REQUIRED ACTION: Using the entries below, return word for word the lines from the one containing "341240 | 94.65 |" up to and including the last.

Plain-text document sources
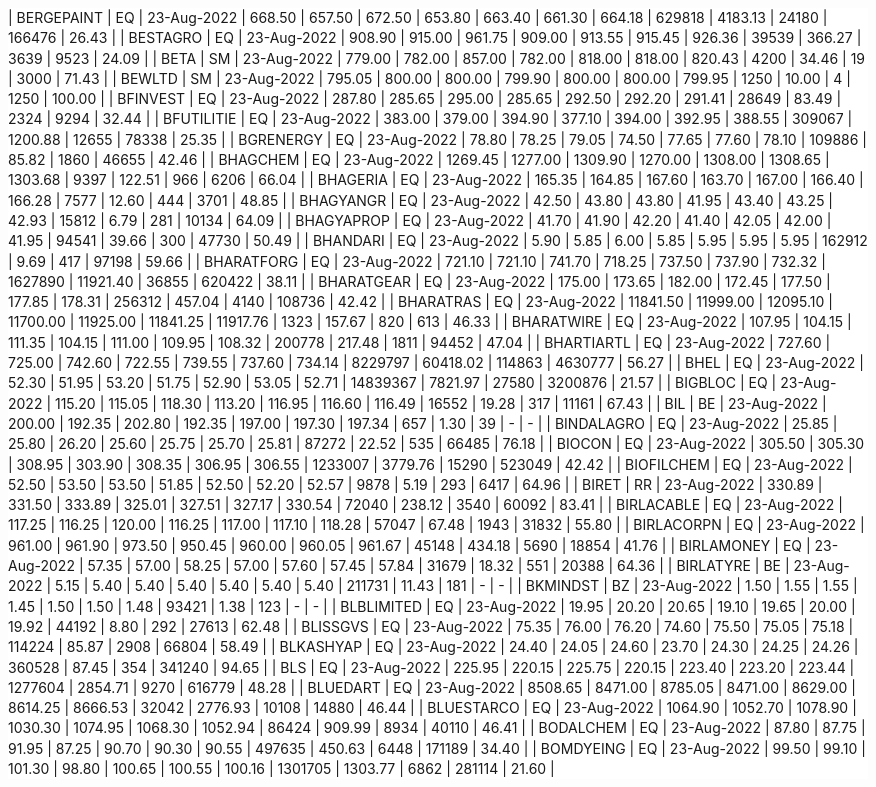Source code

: | BERGEPAINT | EQ | 23-Aug-2022 | 668.50 | 657.50 | 672.50 | 653.80 | 663.40 | 661.30 | 664.18 | 629818 | 4183.13 | 24180 | 166476 | 26.43 |
| BESTAGRO | EQ | 23-Aug-2022 | 908.90 | 915.00 | 961.75 | 909.00 | 913.55 | 915.45 | 926.36 | 39539 | 366.27 | 3639 | 9523 | 24.09 |
| BETA | SM | 23-Aug-2022 | 779.00 | 782.00 | 857.00 | 782.00 | 818.00 | 818.00 | 820.43 | 4200 | 34.46 | 19 | 3000 | 71.43 |
| BEWLTD | SM | 23-Aug-2022 | 795.05 | 800.00 | 800.00 | 799.90 | 800.00 | 800.00 | 799.95 | 1250 | 10.00 | 4 | 1250 | 100.00 |
| BFINVEST | EQ | 23-Aug-2022 | 287.80 | 285.65 | 295.00 | 285.65 | 292.50 | 292.20 | 291.41 | 28649 | 83.49 | 2324 | 9294 | 32.44 |
| BFUTILITIE | EQ | 23-Aug-2022 | 383.00 | 379.00 | 394.90 | 377.10 | 394.00 | 392.95 | 388.55 | 309067 | 1200.88 | 12655 | 78338 | 25.35 |
| BGRENERGY | EQ | 23-Aug-2022 | 78.80 | 78.25 | 79.05 | 74.50 | 77.65 | 77.60 | 78.10 | 109886 | 85.82 | 1860 | 46655 | 42.46 |
| BHAGCHEM | EQ | 23-Aug-2022 | 1269.45 | 1277.00 | 1309.90 | 1270.00 | 1308.00 | 1308.65 | 1303.68 | 9397 | 122.51 | 966 | 6206 | 66.04 |
| BHAGERIA | EQ | 23-Aug-2022 | 165.35 | 164.85 | 167.60 | 163.70 | 167.00 | 166.40 | 166.28 | 7577 | 12.60 | 444 | 3701 | 48.85 |
| BHAGYANGR | EQ | 23-Aug-2022 | 42.50 | 43.80 | 43.80 | 41.95 | 43.40 | 43.25 | 42.93 | 15812 | 6.79 | 281 | 10134 | 64.09 |
| BHAGYAPROP | EQ | 23-Aug-2022 | 41.70 | 41.90 | 42.20 | 41.40 | 42.05 | 42.00 | 41.95 | 94541 | 39.66 | 300 | 47730 | 50.49 |
| BHANDARI | EQ | 23-Aug-2022 | 5.90 | 5.85 | 6.00 | 5.85 | 5.95 | 5.95 | 5.95 | 162912 | 9.69 | 417 | 97198 | 59.66 |
| BHARATFORG | EQ | 23-Aug-2022 | 721.10 | 721.10 | 741.70 | 718.25 | 737.50 | 737.90 | 732.32 | 1627890 | 11921.40 | 36855 | 620422 | 38.11 |
| BHARATGEAR | EQ | 23-Aug-2022 | 175.00 | 173.65 | 182.00 | 172.45 | 177.50 | 177.85 | 178.31 | 256312 | 457.04 | 4140 | 108736 | 42.42 |
| BHARATRAS | EQ | 23-Aug-2022 | 11841.50 | 11999.00 | 12095.10 | 11700.00 | 11925.00 | 11841.25 | 11917.76 | 1323 | 157.67 | 820 | 613 | 46.33 |
| BHARATWIRE | EQ | 23-Aug-2022 | 107.95 | 104.15 | 111.35 | 104.15 | 111.00 | 109.95 | 108.32 | 200778 | 217.48 | 1811 | 94452 | 47.04 |
| BHARTIARTL | EQ | 23-Aug-2022 | 727.60 | 725.00 | 742.60 | 722.55 | 739.55 | 737.60 | 734.14 | 8229797 | 60418.02 | 114863 | 4630777 | 56.27 |
| BHEL | EQ | 23-Aug-2022 | 52.30 | 51.95 | 53.20 | 51.75 | 52.90 | 53.05 | 52.71 | 14839367 | 7821.97 | 27580 | 3200876 | 21.57 |
| BIGBLOC | EQ | 23-Aug-2022 | 115.20 | 115.05 | 118.30 | 113.20 | 116.95 | 116.60 | 116.49 | 16552 | 19.28 | 317 | 11161 | 67.43 |
| BIL | BE | 23-Aug-2022 | 200.00 | 192.35 | 202.80 | 192.35 | 197.00 | 197.30 | 197.34 | 657 | 1.30 | 39 | - | - |
| BINDALAGRO | EQ | 23-Aug-2022 | 25.85 | 25.80 | 26.20 | 25.60 | 25.75 | 25.70 | 25.81 | 87272 | 22.52 | 535 | 66485 | 76.18 |
| BIOCON | EQ | 23-Aug-2022 | 305.50 | 305.30 | 308.95 | 303.90 | 308.35 | 306.95 | 306.55 | 1233007 | 3779.76 | 15290 | 523049 | 42.42 |
| BIOFILCHEM | EQ | 23-Aug-2022 | 52.50 | 53.50 | 53.50 | 51.85 | 52.50 | 52.20 | 52.57 | 9878 | 5.19 | 293 | 6417 | 64.96 |
| BIRET | RR | 23-Aug-2022 | 330.89 | 331.50 | 333.89 | 325.01 | 327.51 | 327.17 | 330.54 | 72040 | 238.12 | 3540 | 60092 | 83.41 |
| BIRLACABLE | EQ | 23-Aug-2022 | 117.25 | 116.25 | 120.00 | 116.25 | 117.00 | 117.10 | 118.28 | 57047 | 67.48 | 1943 | 31832 | 55.80 |
| BIRLACORPN | EQ | 23-Aug-2022 | 961.00 | 961.90 | 973.50 | 950.45 | 960.00 | 960.05 | 961.67 | 45148 | 434.18 | 5690 | 18854 | 41.76 |
| BIRLAMONEY | EQ | 23-Aug-2022 | 57.35 | 57.00 | 58.25 | 57.00 | 57.60 | 57.45 | 57.84 | 31679 | 18.32 | 551 | 20388 | 64.36 |
| BIRLATYRE | BE | 23-Aug-2022 | 5.15 | 5.40 | 5.40 | 5.40 | 5.40 | 5.40 | 5.40 | 211731 | 11.43 | 181 | - | - |
| BKMINDST | BZ | 23-Aug-2022 | 1.50 | 1.55 | 1.55 | 1.45 | 1.50 | 1.50 | 1.48 | 93421 | 1.38 | 123 | - | - |
| BLBLIMITED | EQ | 23-Aug-2022 | 19.95 | 20.20 | 20.65 | 19.10 | 19.65 | 20.00 | 19.92 | 44192 | 8.80 | 292 | 27613 | 62.48 |
| BLISSGVS | EQ | 23-Aug-2022 | 75.35 | 76.00 | 76.20 | 74.60 | 75.50 | 75.05 | 75.18 | 114224 | 85.87 | 2908 | 66804 | 58.49 |
| BLKASHYAP | EQ | 23-Aug-2022 | 24.40 | 24.05 | 24.60 | 23.70 | 24.30 | 24.25 | 24.26 | 360528 | 87.45 | 354 | 341240 | 94.65 |
| BLS | EQ | 23-Aug-2022 | 225.95 | 220.15 | 225.75 | 220.15 | 223.40 | 223.20 | 223.44 | 1277604 | 2854.71 | 9270 | 616779 | 48.28 |
| BLUEDART | EQ | 23-Aug-2022 | 8508.65 | 8471.00 | 8785.05 | 8471.00 | 8629.00 | 8614.25 | 8666.53 | 32042 | 2776.93 | 10108 | 14880 | 46.44 |
| BLUESTARCO | EQ | 23-Aug-2022 | 1064.90 | 1052.70 | 1078.90 | 1030.30 | 1074.95 | 1068.30 | 1052.94 | 86424 | 909.99 | 8934 | 40110 | 46.41 |
| BODALCHEM | EQ | 23-Aug-2022 | 87.80 | 87.75 | 91.95 | 87.25 | 90.70 | 90.30 | 90.55 | 497635 | 450.63 | 6448 | 171189 | 34.40 |
| BOMDYEING | EQ | 23-Aug-2022 | 99.50 | 99.10 | 101.30 | 98.80 | 100.65 | 100.55 | 100.16 | 1301705 | 1303.77 | 6862 | 281114 | 21.60 |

RESPONSE:
| BLKASHYAP | EQ | 23-Aug-2022 | 24.40 | 24.05 | 24.60 | 23.70 | 24.30 | 24.25 | 24.26 | 360528 | 87.45 | 354 | 341240 | 94.65 |
| BLS | EQ | 23-Aug-2022 | 225.95 | 220.15 | 225.75 | 220.15 | 223.40 | 223.20 | 223.44 | 1277604 | 2854.71 | 9270 | 616779 | 48.28 |
| BLUEDART | EQ | 23-Aug-2022 | 8508.65 | 8471.00 | 8785.05 | 8471.00 | 8629.00 | 8614.25 | 8666.53 | 32042 | 2776.93 | 10108 | 14880 | 46.44 |
| BLUESTARCO | EQ | 23-Aug-2022 | 1064.90 | 1052.70 | 1078.90 | 1030.30 | 1074.95 | 1068.30 | 1052.94 | 86424 | 909.99 | 8934 | 40110 | 46.41 |
| BODALCHEM | EQ | 23-Aug-2022 | 87.80 | 87.75 | 91.95 | 87.25 | 90.70 | 90.30 | 90.55 | 497635 | 450.63 | 6448 | 171189 | 34.40 |
| BOMDYEING | EQ | 23-Aug-2022 | 99.50 | 99.10 | 101.30 | 98.80 | 100.65 | 100.55 | 100.16 | 1301705 | 1303.77 | 6862 | 281114 | 21.60 |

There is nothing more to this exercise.